Students, faculty, and staff streamed from all corners of a newly refreshed campus into Roberts Pavilion recently for the 76th Annual Convocation, the official opening of the new academic year and the beginning, as they would learn of, “their future history.”
President Hiram E. Chodosh welcomed the CMC community, including 322 new students from 33 states and 21 countries, 12 transfer students, as well as several new faculty members.
In his opening remarks, Chodosh shared a story from last spring, when he was pulled away from an insightful and timely public dialogue at the Athenaeum about the unfolding conflict in Ukraine to a city of Claremont architectural planning meeting about CMC’s visionary new Robert Day Sciences Center, home of the Kravis Department of Integrated Sciences. Excited about the architectural design and the legacy it would bestow, a city commissioner declared, “this our future history,” a phrase that Chodosh said encapsulates the opportunities for education and action that arise from this challenging moment for the world.
“What future would we like to create, and how can we learn to make it happen?” Chodosh asked.

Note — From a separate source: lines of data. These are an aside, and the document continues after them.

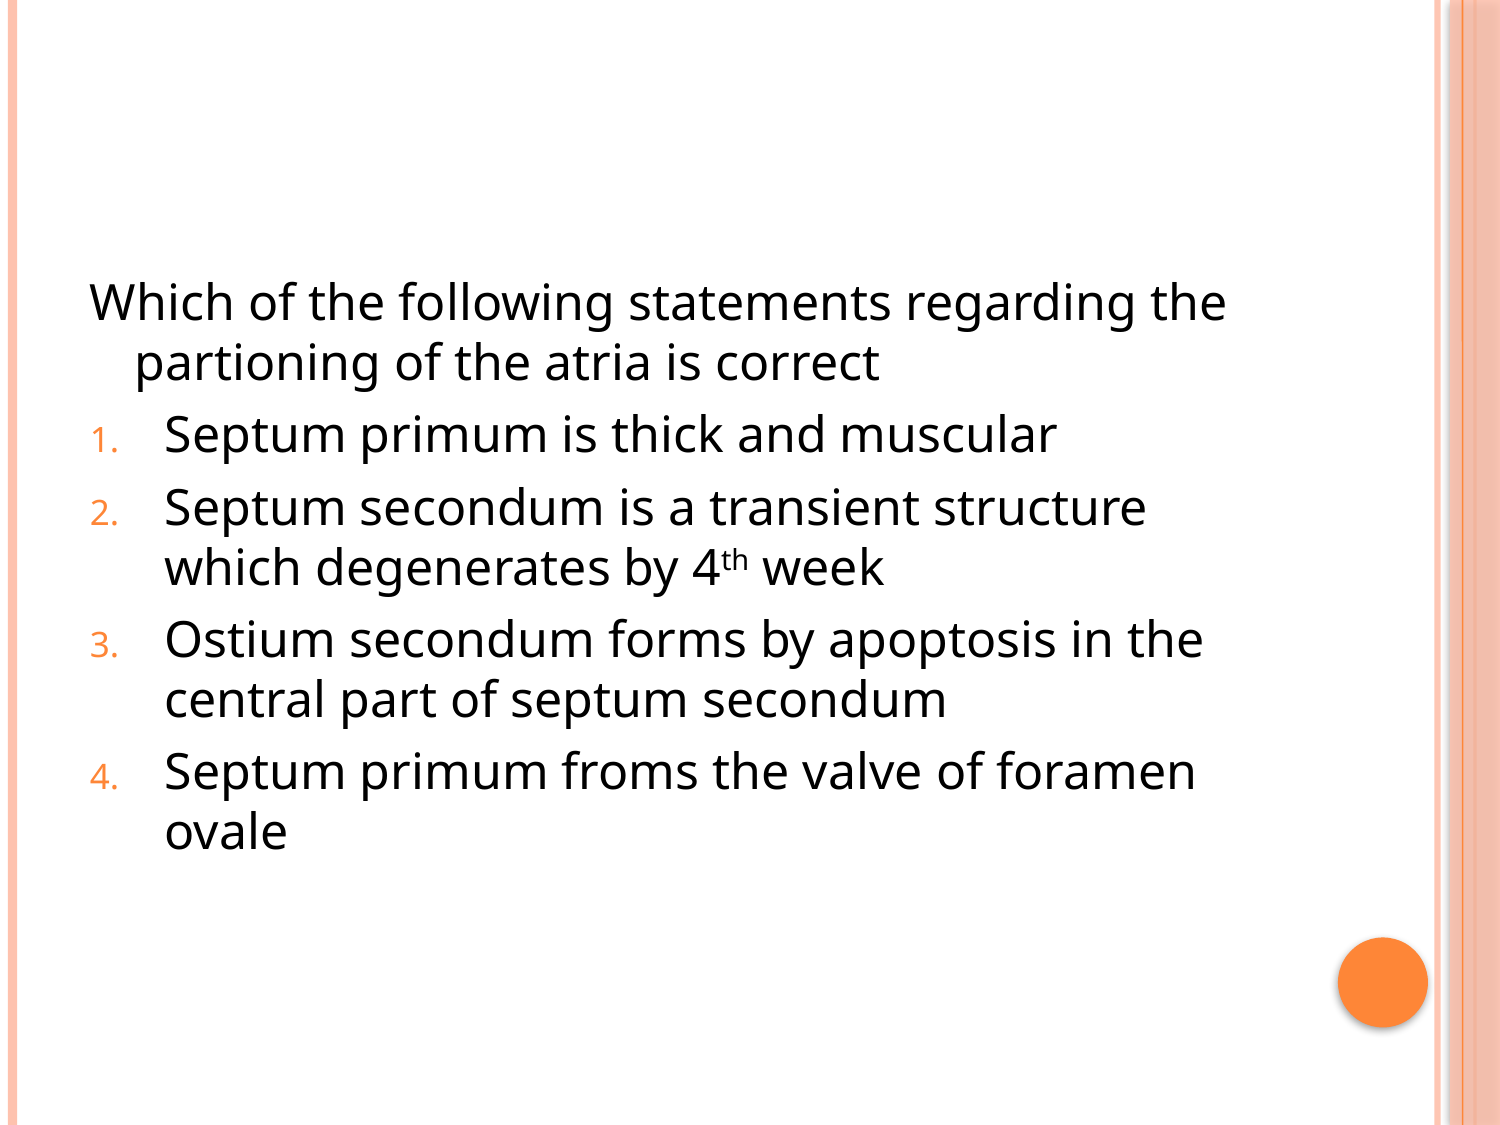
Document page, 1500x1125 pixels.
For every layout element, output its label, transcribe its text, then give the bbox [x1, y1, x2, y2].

list Which of the following statements regarding the partioning of the atria is correct Septum primum is thick and muscular Septum secondum is a transient structure which degenerates by 4th week Ostium secondum forms by apoptosis in the central part of septum secondum Septum primum froms the valve of foramen ovale [75, 262, 1300, 1062]
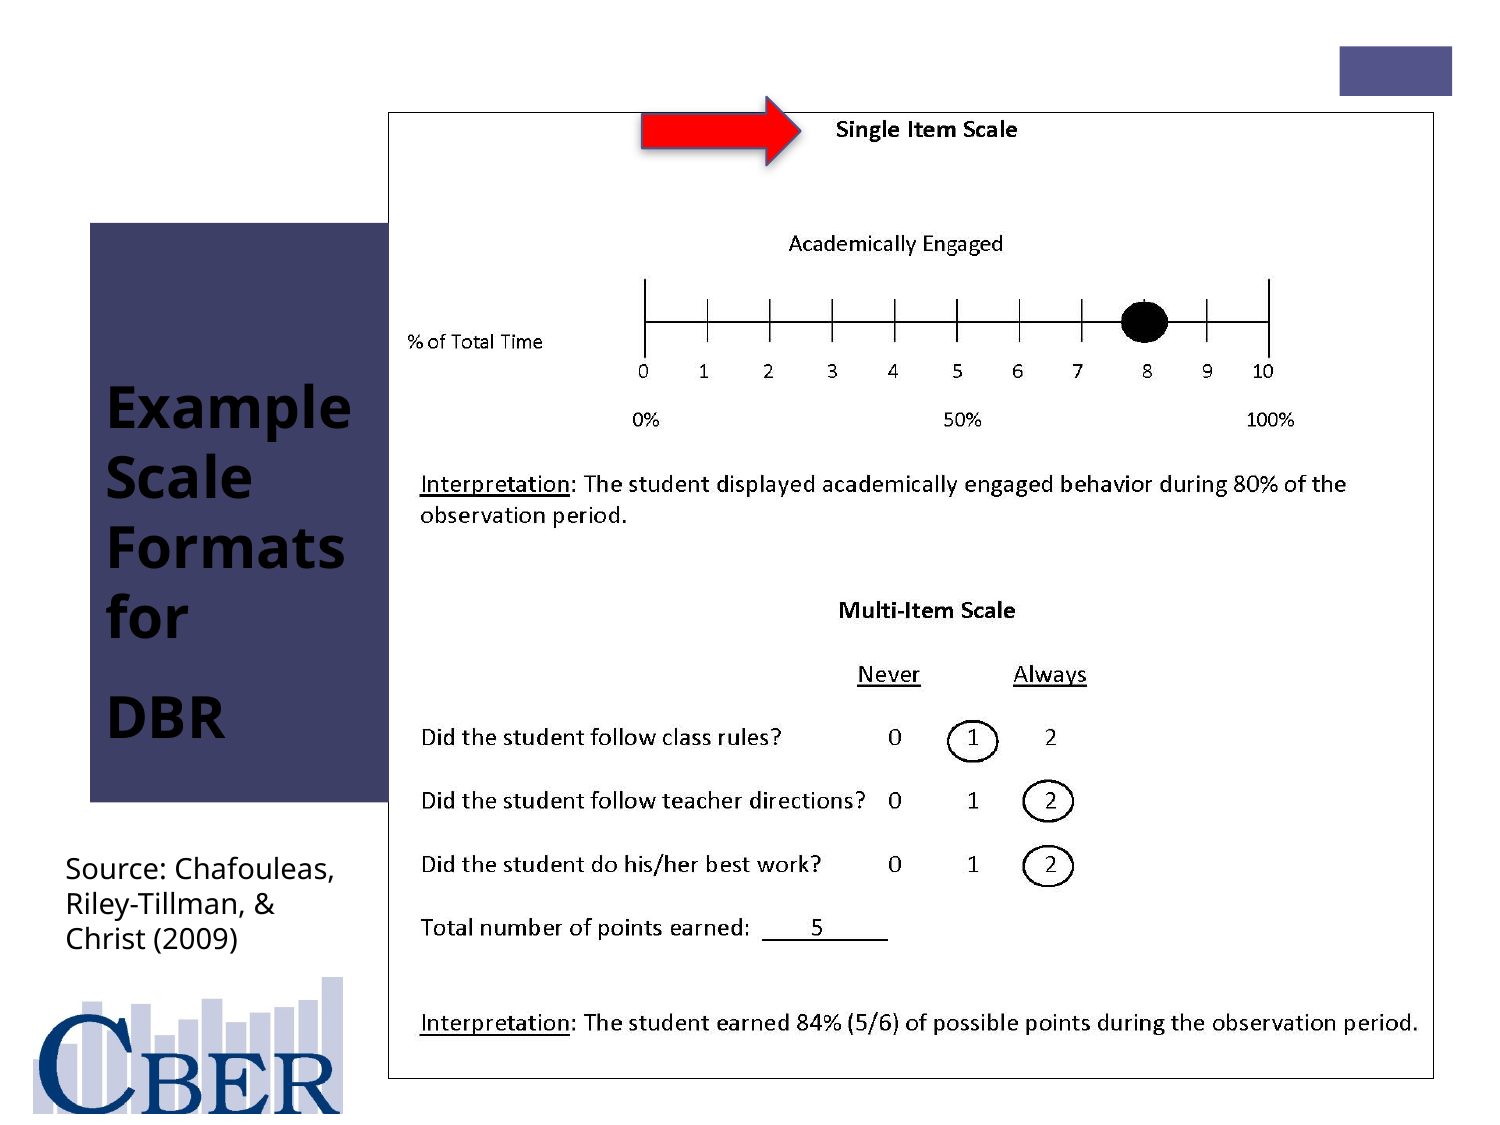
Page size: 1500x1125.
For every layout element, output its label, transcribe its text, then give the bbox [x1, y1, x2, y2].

text_box [765, 95, 780, 108]
picture [33, 977, 343, 1114]
text_box Example Scale Formats for DBR [90, 222, 381, 803]
picture [388, 111, 1434, 1080]
text_box Source: Chafouleas, Riley-Tillman, & Christ (2009) [50, 842, 358, 963]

Some of that future, Chodosh suggested would be built on recent achievements, including the record-breaking Campaign for CMC: Responsible Leadership, a major campus expansion, and CMC’s ever-growing commitment to breaking down barriers that prevent full equal opportunity among students. Further, he re-iterated the College’s drive to work at countering “the centrifugal effects of the formidable forces that drive division in our society and the larger civilization.”
Chodosh asked for “personal, mutual commitment” from those assembled, as “the big moments in our future history are dependent on the small ones, including our time together here this morning. To pull off the big actions we must not lose sight of the smallest gestures, the moments of goodness, of friendship of love, both of learning and one another.”

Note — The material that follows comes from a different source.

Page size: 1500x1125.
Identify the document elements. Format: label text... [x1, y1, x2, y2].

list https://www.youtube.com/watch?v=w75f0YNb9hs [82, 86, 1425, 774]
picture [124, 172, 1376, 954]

Heather Ferguson, associate professor of history and faculty co-director of The Open Academy, delivered the keynote address, invoking author and futurist H.G. Wells in her title, “Between Education and Catastrophe.”

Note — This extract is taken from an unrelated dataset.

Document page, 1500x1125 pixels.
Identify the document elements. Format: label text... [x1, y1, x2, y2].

“Human history becomes more and more a race between education and catastrophe,” wrote Wells, a century ago. “Let us learn the truth and spread it as far and wide as our circumstances allow…” he continued, and Ferguson observed that CMC students have ample access to that truth when studying the liberal arts, and the ability to use it to engage in imaginative and much-needed “world-building.” She spoke of her fascination with science fiction, and its very real applications for problem-solving.
“Today I want to remind you that by selecting CMC you have selected a small liberal arts college that provides each of us with an opportunity to act as sci-fi authors ourselves. Science fiction relies on the imagination, the courage to explore the previously unexplored, the ability to act with creative spontaneity,” she said.
In that vein, she urged undergraduates to “study what you hadn’t planned to study, take a course that doesn’t perfectly fit in to your color-coded map to graduation…Let’s lay claim to the power to world-build our future histories together so that when you look back at your time at CMC you can say that we were united in our efforts to investigate problems with creativity, to resolve controversies with openness and honesty, and to face our own limitations with humility.”
Ellen Rentz, associate dean of the Faculty for Curriculum, introduced five new faculty members, all of whom will be partners in CMC’s future history. They include:
Assistant Professor of Spanish Juliana Fillies, Assistant Professor of History Ahona Panda, Assistant Professor of Neuroscience Sandra Watson, Assistant Professor of Government Jessica Zarkin, and Associate Professor of Psychological Science Rachel Fenning.
Per tradition, a highlight of the ceremony included the singing of the alma mater, led by Registrar and Associate Vice President for Academic Affairs Elizabeth Morgan. “With friends of our youth, seeking wisdom, seeking truth, we will lead on from Claremont McKenna…” she sang, conducting from the podium as the Class of 2026 joined in for their first time.
Student speaker and Executive Vice President of Associated Students Zane Yamamoto ’24 acknowledged the difficult conditions of the past few years and his optimism about a post-COVID future.
“For the next few years and beyond, we are part of this college community, bound to one another…in a shared journey of learning, living, and yes, even, sometimes loving one another,” he said. “We owe it to ourselves and one another to create the basic structure at our college, in our community, and for our countries that allows us all to lead lives that we have reason to value.
After collecting t-shirts emblazoned with “Our Future History” (designed by Jasmine Tan ’25) and picking up academic planners, students, both new and returning, headed off to begin authoring their collective futures in the classroom and beyond.